Tabitha is the classic mother hen, organizing all the activities, cooking or preparing the food, and doing whatever she can to hold the family together, even if the other mothers sometimes resent her.
There are multiple references to Brianna, the biological mother of all the children, and the novel’s central action is triggered by a phone call. Brianna is pregnant again and wants to give them the opportunity to adopt her fifth biological child. But Brianna’s story is not the focus of the novel. Brown is interested in the budding modern family dynamics she created and the bonds mothers formed that are beginning to unravel. She writes in the prologue: “It’s a strange way to become a family… although how is it stranger than any other way people create families, based on things no more scientific than the accidents of genetics…or just rather liking the way someone looks on a particular Tuesday night?At least they have a purpose, a reason to stick together, a common cause: the kids they love them as much as any parent, maybe even more.

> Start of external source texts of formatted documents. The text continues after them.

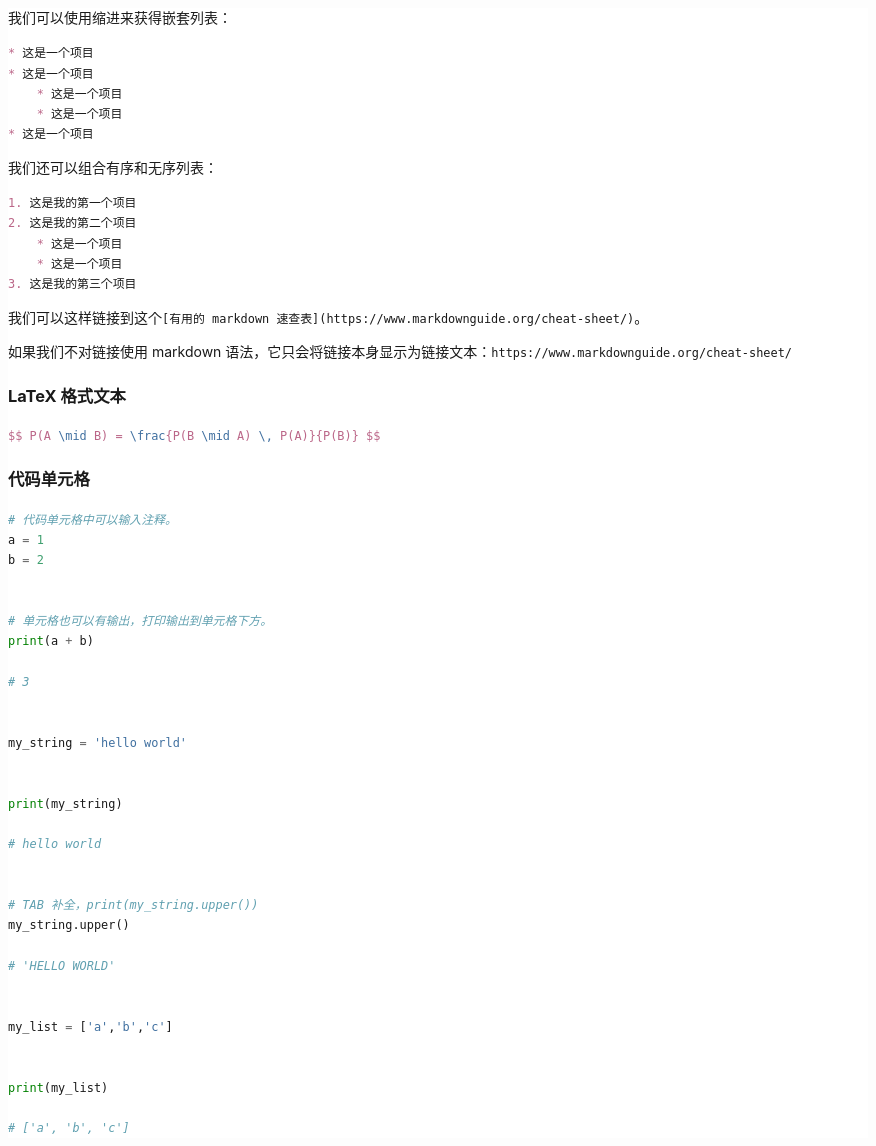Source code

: 我们可以使用缩进来获得嵌套列表：

```md
* 这是一个项目
* 这是一个项目
	* 这是一个项目
	* 这是一个项目
* 这是一个项目
```

我们还可以组合有序和无序列表：

```md
1. 这是我的第一个项目
2. 这是我的第二个项目
	* 这是一个项目
	* 这是一个项目
3. 这是我的第三个项目
```

我们可以这样链接到这个`[有用的 markdown 速查表](https://www.markdownguide.org/cheat-sheet/)`。

如果我们不对链接使用 markdown 语法，它只会将链接本身显示为链接文本：`https://www.markdownguide.org/cheat-sheet/`

### LaTeX 格式文本

```tex
$$ P(A \mid B) = \frac{P(B \mid A) \, P(A)}{P(B)} $$
```

### 代码单元格


```python
# 代码单元格中可以输入注释。
a = 1
b = 2


# 单元格也可以有输出，打印输出到单元格下方。
print(a + b)

# 3


my_string = 'hello world'


print(my_string)

# hello world


# TAB 补全，print(my_string.upper())
my_string.upper()

# 'HELLO WORLD'


my_list = ['a','b','c']


print(my_list)

# ['a', 'b', 'c']
```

The author’s note at the end of the novel reveals that Brown herself is an adoptive mother, and it is clear from the story she wrote that she is thinking deeply about the matter. There’s real empathy written into each character, and the novel serves as a warm endorsement for open adoption, when birth and adoptive parents both play a part in a child’s life. The book won’t appeal to everyone, but readers who appreciate fiction that shows them how others choose to live will appreciate the heart-to-heart of “Any Other Family.”